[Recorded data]
___

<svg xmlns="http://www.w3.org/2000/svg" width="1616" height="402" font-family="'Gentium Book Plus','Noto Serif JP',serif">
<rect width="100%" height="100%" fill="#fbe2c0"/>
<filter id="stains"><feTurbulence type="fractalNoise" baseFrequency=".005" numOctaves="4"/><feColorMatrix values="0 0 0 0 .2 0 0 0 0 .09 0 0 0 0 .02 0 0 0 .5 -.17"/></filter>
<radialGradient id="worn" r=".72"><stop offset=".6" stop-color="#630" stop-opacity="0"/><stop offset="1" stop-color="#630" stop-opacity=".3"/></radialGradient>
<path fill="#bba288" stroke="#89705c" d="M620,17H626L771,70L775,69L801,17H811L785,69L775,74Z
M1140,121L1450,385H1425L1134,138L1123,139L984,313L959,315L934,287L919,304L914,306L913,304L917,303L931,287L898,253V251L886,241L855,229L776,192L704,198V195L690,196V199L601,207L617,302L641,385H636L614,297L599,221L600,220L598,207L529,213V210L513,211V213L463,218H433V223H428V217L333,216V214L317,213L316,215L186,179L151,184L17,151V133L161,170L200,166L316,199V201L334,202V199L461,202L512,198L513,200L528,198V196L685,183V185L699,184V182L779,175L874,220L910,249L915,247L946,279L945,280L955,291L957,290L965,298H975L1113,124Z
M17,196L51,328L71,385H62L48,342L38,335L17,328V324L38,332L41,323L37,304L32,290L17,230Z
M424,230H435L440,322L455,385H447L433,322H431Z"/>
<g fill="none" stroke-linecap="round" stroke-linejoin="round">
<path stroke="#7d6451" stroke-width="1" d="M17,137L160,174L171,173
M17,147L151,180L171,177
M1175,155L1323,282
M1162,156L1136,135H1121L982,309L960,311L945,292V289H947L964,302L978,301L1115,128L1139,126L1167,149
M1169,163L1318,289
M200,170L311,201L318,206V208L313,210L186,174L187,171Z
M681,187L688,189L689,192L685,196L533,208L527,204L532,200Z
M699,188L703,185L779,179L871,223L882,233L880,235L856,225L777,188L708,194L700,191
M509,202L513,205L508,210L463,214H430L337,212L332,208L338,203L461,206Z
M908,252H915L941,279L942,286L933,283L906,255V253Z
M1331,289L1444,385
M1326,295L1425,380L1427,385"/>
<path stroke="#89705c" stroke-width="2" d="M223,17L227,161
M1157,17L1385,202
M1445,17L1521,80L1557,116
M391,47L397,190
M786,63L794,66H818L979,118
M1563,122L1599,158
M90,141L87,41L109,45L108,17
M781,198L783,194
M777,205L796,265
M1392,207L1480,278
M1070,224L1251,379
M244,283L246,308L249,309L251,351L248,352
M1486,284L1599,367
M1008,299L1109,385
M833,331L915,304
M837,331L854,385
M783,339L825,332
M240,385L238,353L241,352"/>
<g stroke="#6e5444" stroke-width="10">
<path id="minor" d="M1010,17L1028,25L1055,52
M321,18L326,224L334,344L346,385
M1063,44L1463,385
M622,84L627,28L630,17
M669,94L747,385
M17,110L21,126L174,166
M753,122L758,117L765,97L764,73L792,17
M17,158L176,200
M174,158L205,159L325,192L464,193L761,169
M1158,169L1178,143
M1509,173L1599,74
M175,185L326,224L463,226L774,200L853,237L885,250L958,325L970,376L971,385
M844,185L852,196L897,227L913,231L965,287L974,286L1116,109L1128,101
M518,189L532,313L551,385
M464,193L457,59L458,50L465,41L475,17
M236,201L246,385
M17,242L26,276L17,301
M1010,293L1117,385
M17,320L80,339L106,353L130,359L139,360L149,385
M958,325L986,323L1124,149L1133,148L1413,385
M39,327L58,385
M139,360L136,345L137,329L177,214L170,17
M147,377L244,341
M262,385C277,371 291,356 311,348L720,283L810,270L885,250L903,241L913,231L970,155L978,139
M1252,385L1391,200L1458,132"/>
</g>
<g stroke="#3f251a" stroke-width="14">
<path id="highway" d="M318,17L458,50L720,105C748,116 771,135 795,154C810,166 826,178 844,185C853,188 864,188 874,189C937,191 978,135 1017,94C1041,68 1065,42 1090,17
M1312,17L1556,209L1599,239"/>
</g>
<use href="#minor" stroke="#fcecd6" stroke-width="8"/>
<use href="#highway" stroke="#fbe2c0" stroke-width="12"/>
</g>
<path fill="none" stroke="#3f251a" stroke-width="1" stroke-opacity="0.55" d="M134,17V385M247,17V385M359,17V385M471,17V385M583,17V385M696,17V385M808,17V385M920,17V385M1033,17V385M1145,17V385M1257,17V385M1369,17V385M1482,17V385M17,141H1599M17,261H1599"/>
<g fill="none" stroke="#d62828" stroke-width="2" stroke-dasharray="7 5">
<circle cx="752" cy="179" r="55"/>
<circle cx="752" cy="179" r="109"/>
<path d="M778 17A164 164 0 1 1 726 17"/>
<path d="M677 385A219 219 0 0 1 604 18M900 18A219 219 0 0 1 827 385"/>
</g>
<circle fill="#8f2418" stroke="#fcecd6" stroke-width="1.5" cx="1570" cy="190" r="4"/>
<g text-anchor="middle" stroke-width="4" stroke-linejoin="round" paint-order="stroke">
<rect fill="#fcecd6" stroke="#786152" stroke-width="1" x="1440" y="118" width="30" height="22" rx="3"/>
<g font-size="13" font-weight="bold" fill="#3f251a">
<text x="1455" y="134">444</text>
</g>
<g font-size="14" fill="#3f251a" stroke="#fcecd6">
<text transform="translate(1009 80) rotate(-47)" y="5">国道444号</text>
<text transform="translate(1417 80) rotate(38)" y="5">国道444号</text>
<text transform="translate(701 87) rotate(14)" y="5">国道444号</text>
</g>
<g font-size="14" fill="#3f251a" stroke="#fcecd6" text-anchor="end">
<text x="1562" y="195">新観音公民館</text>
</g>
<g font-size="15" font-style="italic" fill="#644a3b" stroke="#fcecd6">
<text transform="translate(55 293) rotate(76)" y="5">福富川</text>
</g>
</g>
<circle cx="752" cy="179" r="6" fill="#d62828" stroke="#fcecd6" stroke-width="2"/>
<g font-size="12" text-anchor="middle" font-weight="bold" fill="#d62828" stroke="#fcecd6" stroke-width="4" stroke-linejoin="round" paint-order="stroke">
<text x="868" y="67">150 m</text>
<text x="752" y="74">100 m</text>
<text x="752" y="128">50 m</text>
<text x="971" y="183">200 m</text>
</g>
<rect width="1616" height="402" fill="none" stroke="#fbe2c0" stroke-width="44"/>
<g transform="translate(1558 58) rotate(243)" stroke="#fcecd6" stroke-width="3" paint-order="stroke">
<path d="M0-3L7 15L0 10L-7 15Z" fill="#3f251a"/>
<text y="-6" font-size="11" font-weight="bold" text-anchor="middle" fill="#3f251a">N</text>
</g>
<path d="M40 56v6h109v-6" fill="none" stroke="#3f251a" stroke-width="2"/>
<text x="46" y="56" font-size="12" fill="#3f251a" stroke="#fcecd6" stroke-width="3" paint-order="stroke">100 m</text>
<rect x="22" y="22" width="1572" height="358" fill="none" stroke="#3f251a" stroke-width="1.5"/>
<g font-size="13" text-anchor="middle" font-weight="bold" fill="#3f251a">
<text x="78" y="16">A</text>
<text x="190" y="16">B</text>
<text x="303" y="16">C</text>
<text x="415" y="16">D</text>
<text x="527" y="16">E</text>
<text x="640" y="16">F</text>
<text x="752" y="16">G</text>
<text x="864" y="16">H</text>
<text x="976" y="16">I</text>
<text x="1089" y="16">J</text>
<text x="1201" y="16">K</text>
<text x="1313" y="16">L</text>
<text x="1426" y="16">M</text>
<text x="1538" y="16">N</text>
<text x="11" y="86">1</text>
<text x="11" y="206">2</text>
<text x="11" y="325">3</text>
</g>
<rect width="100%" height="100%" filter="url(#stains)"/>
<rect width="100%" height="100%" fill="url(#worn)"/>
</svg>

___

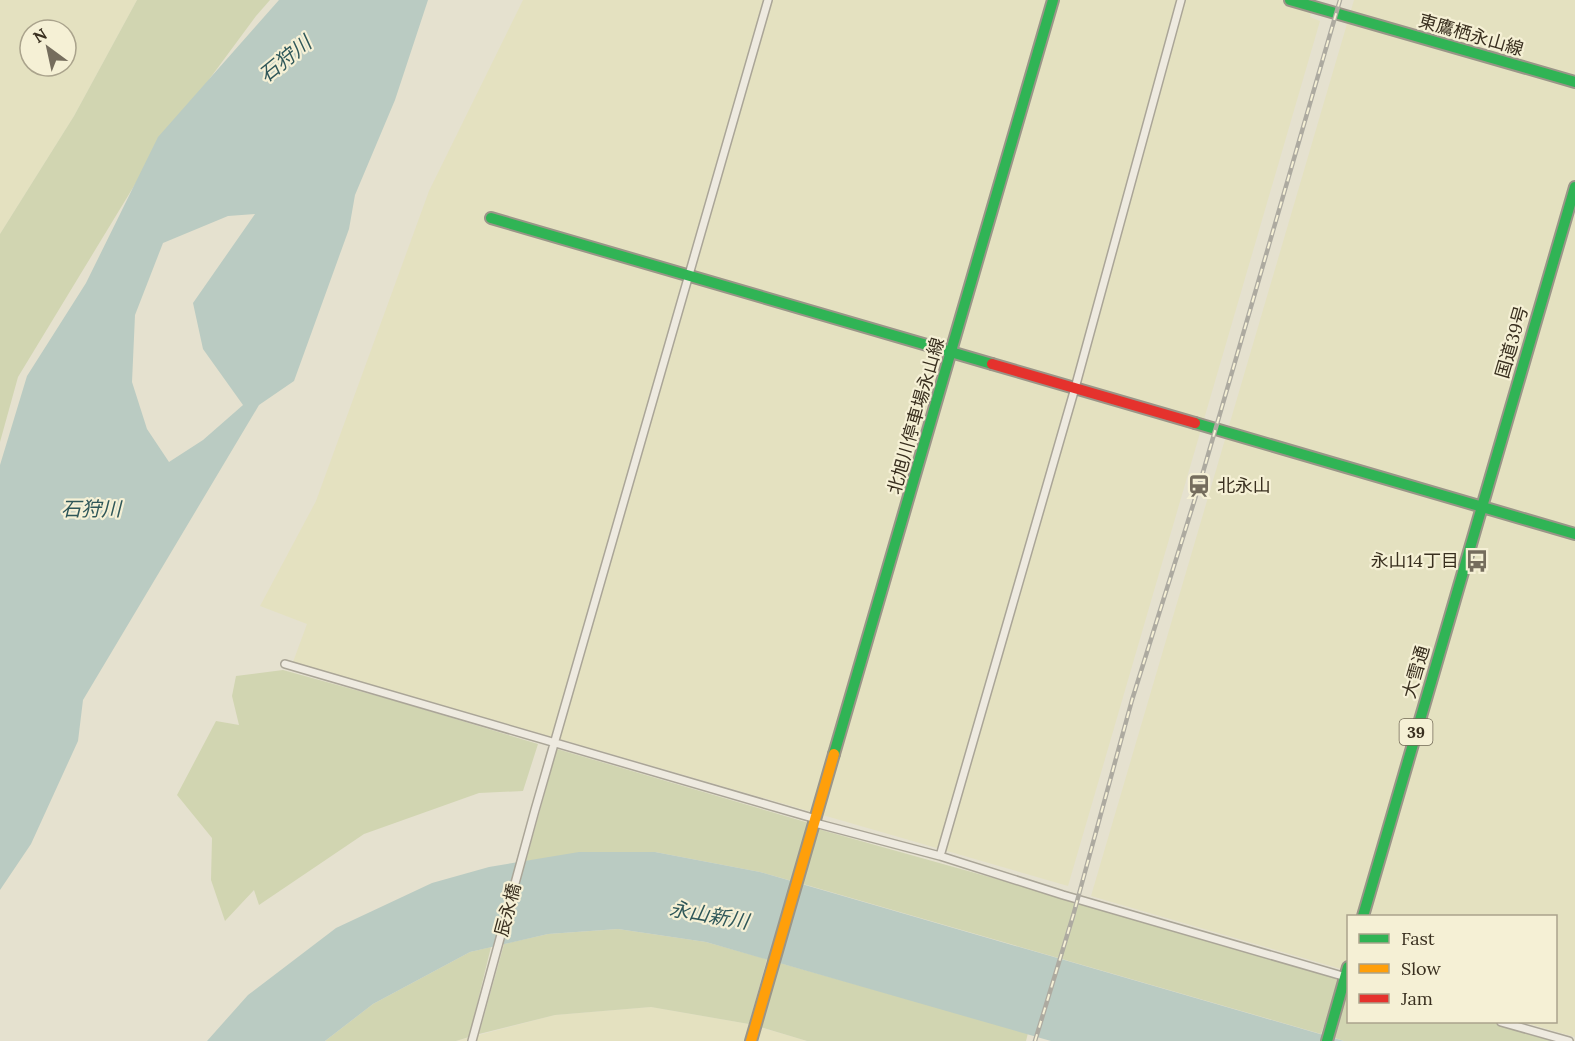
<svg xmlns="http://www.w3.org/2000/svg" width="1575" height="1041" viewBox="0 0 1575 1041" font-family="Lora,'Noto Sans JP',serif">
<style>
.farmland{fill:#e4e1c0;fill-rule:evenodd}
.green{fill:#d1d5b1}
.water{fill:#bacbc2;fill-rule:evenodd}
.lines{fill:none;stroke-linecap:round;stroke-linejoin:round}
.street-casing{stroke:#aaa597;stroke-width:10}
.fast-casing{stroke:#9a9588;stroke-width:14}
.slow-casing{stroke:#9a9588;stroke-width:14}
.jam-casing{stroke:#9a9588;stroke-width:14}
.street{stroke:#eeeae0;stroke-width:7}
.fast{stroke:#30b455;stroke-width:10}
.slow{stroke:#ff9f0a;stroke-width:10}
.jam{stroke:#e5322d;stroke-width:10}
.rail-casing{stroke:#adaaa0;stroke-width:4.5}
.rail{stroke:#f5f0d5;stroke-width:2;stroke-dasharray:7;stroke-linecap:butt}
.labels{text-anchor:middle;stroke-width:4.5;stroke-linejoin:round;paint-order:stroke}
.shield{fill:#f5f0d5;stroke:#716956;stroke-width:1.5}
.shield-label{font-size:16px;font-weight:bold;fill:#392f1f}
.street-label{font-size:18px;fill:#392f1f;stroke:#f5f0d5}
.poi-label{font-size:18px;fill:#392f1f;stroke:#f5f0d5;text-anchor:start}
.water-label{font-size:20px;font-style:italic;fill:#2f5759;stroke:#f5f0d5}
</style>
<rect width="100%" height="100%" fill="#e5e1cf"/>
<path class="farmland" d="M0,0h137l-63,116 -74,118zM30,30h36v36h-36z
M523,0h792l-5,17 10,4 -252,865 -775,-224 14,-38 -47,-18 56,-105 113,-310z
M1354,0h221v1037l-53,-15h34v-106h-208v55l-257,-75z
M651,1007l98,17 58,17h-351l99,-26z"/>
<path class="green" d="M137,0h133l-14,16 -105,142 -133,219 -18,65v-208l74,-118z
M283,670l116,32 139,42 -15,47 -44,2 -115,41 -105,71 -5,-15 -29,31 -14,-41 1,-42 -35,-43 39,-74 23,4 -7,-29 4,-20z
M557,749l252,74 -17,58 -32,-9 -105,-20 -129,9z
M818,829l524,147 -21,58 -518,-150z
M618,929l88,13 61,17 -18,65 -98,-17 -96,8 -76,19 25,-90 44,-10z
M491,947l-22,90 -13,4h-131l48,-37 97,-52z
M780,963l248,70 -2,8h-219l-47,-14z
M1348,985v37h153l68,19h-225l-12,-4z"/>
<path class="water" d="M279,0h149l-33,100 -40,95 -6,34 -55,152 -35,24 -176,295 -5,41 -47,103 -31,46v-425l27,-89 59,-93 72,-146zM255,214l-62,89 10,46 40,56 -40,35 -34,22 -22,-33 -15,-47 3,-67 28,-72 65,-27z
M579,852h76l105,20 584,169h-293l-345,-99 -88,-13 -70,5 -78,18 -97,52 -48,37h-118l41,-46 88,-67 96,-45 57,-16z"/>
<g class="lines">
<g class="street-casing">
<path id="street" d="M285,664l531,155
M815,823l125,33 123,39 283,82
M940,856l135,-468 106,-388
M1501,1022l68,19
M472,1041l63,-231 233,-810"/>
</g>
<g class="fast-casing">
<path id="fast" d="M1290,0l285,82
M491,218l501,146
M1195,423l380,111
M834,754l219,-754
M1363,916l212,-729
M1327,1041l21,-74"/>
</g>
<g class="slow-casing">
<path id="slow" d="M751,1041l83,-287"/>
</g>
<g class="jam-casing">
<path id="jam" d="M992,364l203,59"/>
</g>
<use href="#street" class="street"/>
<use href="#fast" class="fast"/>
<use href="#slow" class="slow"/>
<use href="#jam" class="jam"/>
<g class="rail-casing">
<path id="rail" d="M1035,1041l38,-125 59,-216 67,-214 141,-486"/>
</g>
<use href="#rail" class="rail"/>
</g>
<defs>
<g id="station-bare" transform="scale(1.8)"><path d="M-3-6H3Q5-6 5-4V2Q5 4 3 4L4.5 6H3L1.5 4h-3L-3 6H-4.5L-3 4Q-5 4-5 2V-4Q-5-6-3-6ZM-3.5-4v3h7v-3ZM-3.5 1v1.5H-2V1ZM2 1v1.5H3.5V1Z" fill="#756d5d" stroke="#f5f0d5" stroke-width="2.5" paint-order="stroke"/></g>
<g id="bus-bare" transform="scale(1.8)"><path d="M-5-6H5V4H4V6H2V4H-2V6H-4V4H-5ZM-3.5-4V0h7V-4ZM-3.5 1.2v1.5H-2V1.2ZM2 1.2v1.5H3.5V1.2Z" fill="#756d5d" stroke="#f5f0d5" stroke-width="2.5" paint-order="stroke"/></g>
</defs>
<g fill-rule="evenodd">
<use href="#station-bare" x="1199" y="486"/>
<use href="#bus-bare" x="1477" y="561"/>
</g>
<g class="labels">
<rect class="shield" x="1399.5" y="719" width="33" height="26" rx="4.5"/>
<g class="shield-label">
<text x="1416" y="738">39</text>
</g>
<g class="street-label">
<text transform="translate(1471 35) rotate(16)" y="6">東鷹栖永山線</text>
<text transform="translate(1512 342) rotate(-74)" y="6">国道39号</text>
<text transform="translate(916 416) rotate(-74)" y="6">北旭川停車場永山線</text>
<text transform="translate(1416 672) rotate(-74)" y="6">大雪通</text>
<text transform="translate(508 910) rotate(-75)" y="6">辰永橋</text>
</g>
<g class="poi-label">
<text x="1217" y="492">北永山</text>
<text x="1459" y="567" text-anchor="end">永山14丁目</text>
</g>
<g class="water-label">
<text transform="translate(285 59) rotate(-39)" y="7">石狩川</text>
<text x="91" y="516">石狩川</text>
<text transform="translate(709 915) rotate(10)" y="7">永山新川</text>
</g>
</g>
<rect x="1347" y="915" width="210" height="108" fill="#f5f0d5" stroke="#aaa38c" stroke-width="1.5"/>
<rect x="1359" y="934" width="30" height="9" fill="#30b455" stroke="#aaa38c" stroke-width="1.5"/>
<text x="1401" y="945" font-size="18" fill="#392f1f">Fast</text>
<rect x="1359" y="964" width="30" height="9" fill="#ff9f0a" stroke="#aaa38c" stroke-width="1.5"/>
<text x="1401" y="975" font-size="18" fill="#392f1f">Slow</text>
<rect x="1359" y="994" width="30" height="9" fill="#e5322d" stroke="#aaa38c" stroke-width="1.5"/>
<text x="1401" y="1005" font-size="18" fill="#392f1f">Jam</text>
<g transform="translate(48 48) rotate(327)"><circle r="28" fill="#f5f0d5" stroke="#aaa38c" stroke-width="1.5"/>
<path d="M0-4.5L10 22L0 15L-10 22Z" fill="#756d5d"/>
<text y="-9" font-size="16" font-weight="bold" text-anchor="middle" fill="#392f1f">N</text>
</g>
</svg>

___

**Work to be completed:**
Filter the records above and return every line that holds the word "evenodd".

**Your solution:**
.farmland{fill:#e4e1c0;fill-rule:evenodd}
.water{fill:#bacbc2;fill-rule:evenodd}
<g fill-rule="evenodd">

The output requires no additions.